(Before-and-after page screenshots)
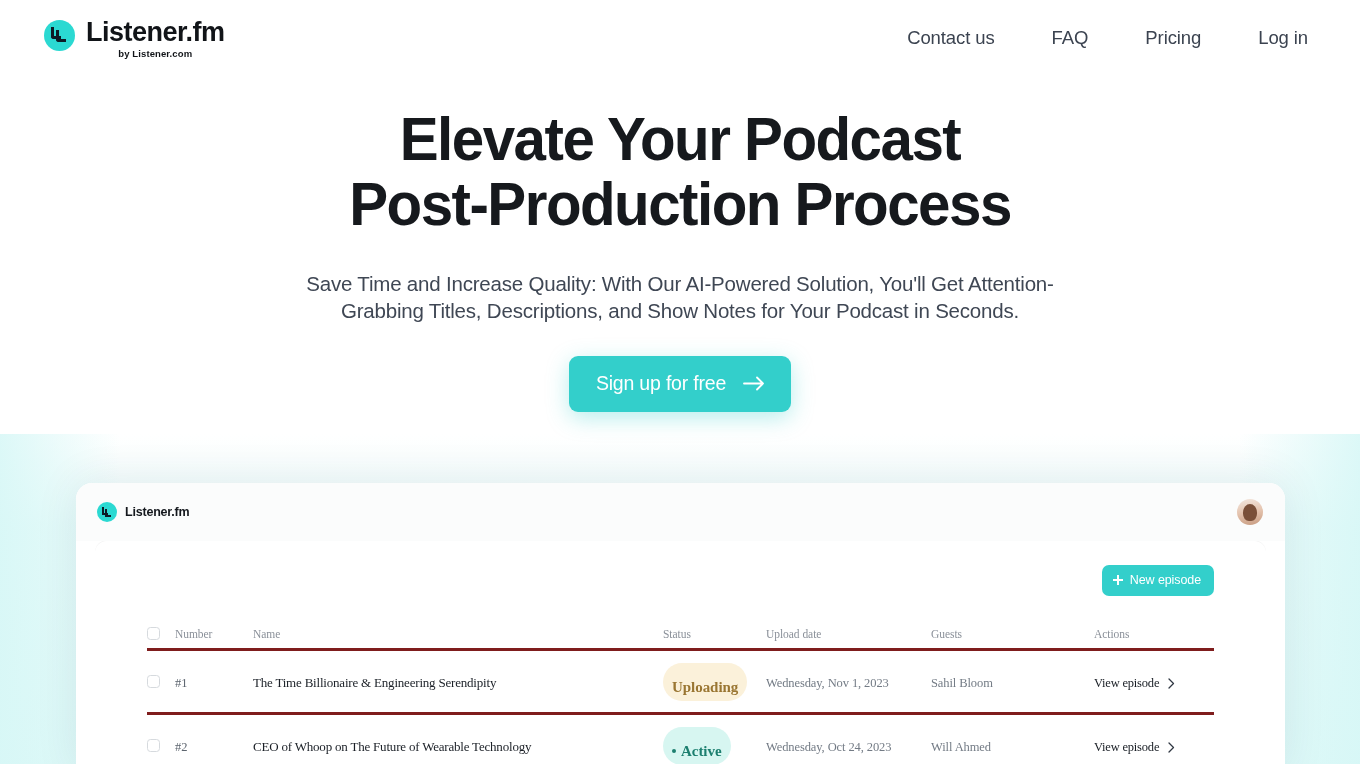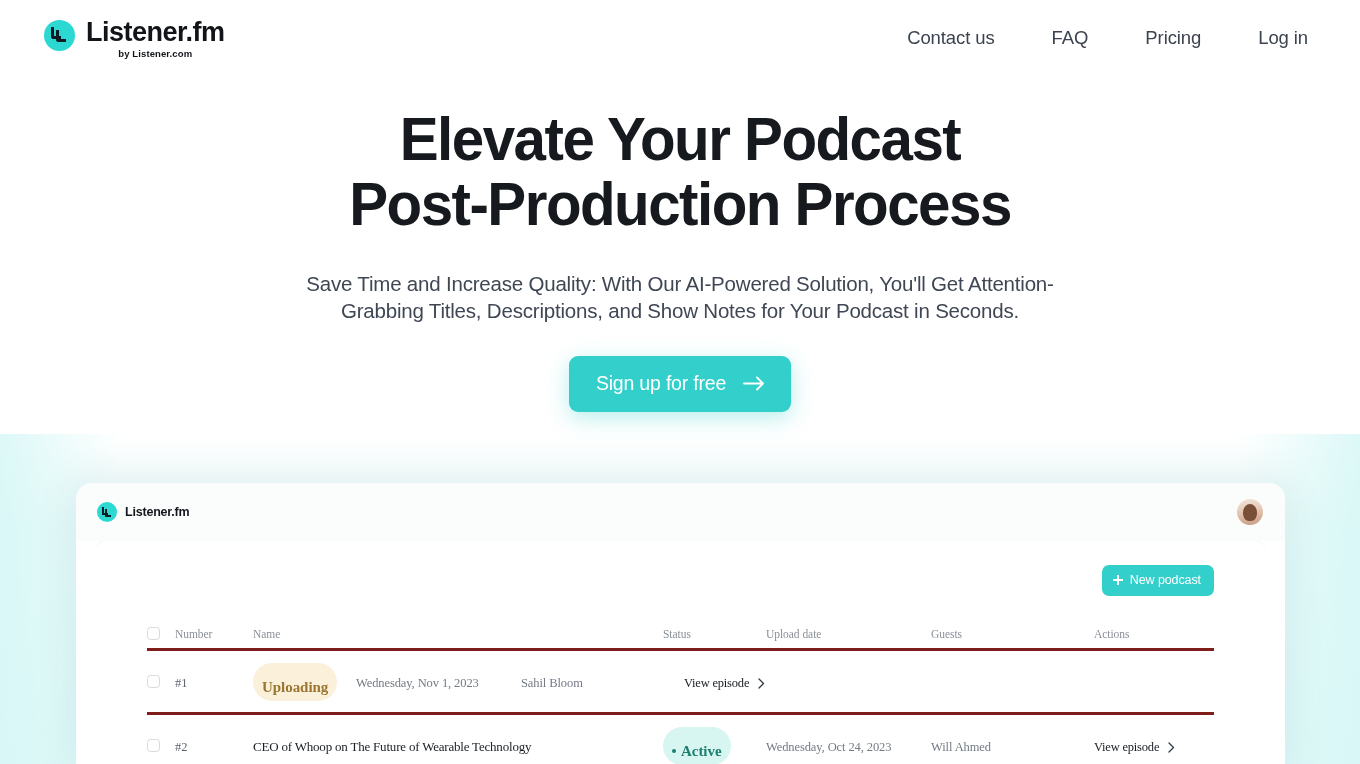--- a/index.html
+++ b/index.html
@@ -335,39 +335,40 @@
       </div>
 
 
       <div class="avatar"></div>
     </div>
 
     <div class="app-panel">
       <div class="panel-head">
         <button class="new-ep">
           <span class="plus"></span>
-          <span>New podcast</span>
+          <span>New episode</span>
         </button>
       </div>
 
       <div class="tbl">
 
         <div class="trow head">
           <span class="cb"></span>
           <span class="c-num">Number</span>
           <span class="c-name">Name</span>
           <span class="c-stat">Status</span>
           <span class="c-date">Upload date</span>
           <span class="c-guest">Guests</span>
           <span class="c-act">Actions</span>
         </div>
 
         <div class="trow body">
           <span class="cb"></span>
           <span class="c-num"><span class="cell-num">#1</span></span>
+          <span class="c-name"><span class="cell-name">The Time Billionaire &amp; Engineering Serendipity</span></span>
           <span class="c-stat">
             <span class="badge badge-uploading">
               <span>Uploading</span>
             </span>
           </span>
           <span class="c-date"><span class="cell-date">Wednesday, Nov 1, 2023</span></span>
           <span class="c-guest"><span class="cell-guest">Sahil Bloom</span></span>
           <span class="c-act">
             <span class="view-ep">
               <span>View episode</span>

■ What is needed: Write out every line in the data that holds the string "guest".

■ Solution for this exercise:
           <span class="c-guest">Guests</span>
           <span class="c-guest"><span class="cell-guest">Sahil Bloom</span></span>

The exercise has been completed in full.